Pourtant, l’ICAC continue à faire des vagues. En 2015, le bureau du DPP et la commission anti-corruption se sont livrés à une véritable guerre ouverte dans l’affaire Sun Tan. Face aux manœuvres de l’ICAC, le DPP, Me Satyajit Boolell, avait obtenu un ordre de la Cour suprême pour éviter toute arrestation. Pour les observateurs, ces dérapages qui portent atteinte aux principes démocratiques sont principalement liés au fait que le directeur de la commission est un «super political nominee». Il faut changer le mécanisme de nomination, propose un Senior Counsel, qui est aussi d’avis que le patron de l’ICAC doit, au même titre que le DPP et les juges, bénéficier d’un «security of tenure» (garantie de mandat) pour pouvoir résister aux pressions politiques.

Manque de transparence

Les enquêteurs de l’ICAC sont des policiers ou des civils. «Au début, c’était des policiers qui faisaient les enquêtes. Par la suite, il y a eu un nouveau directeur général qui a trouvé que les enquêtes de corruption ne peuvent se faire comme le font les policiers quand ils travaillent sur d’autres délits», explique un ex-membre du comité parlementaire.

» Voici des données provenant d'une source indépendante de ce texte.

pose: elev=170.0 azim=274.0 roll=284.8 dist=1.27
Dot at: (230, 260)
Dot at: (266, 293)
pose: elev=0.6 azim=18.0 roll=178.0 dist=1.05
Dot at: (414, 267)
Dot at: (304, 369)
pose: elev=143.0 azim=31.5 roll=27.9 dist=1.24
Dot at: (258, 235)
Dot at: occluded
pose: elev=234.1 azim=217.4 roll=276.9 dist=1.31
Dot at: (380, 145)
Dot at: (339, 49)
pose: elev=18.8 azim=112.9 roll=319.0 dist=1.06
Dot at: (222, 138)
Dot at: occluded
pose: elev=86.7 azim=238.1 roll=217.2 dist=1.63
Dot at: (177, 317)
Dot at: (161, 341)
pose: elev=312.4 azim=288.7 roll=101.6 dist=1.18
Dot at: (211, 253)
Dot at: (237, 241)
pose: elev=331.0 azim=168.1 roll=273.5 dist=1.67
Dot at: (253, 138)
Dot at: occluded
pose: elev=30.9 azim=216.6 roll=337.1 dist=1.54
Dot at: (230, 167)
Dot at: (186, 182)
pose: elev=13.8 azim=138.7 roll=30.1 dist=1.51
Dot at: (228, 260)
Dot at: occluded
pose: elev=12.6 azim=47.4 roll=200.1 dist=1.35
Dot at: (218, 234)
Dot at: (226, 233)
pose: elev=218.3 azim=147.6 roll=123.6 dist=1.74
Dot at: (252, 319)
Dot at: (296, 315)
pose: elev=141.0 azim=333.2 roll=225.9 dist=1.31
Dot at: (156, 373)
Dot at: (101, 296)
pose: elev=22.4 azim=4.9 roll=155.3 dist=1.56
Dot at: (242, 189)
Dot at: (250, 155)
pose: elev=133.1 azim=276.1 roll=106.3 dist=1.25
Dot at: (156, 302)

Par ailleurs, il affirme que l’ICAC n’est redevable qu’envers ce comité. Cependant, les élus n’ont nullement le droit de poser des questions sur les enquêtes qui ne sont pas bouclées. «Le comité peut simplement s’intéresser à l’administration de la commission ou encore aux affaires qui ont pris n devant une cour de justice ou qui n’ont pas eu de suite. Mais souvent, il est difficile de savoir quelles sont les affaires qui ont été classés.»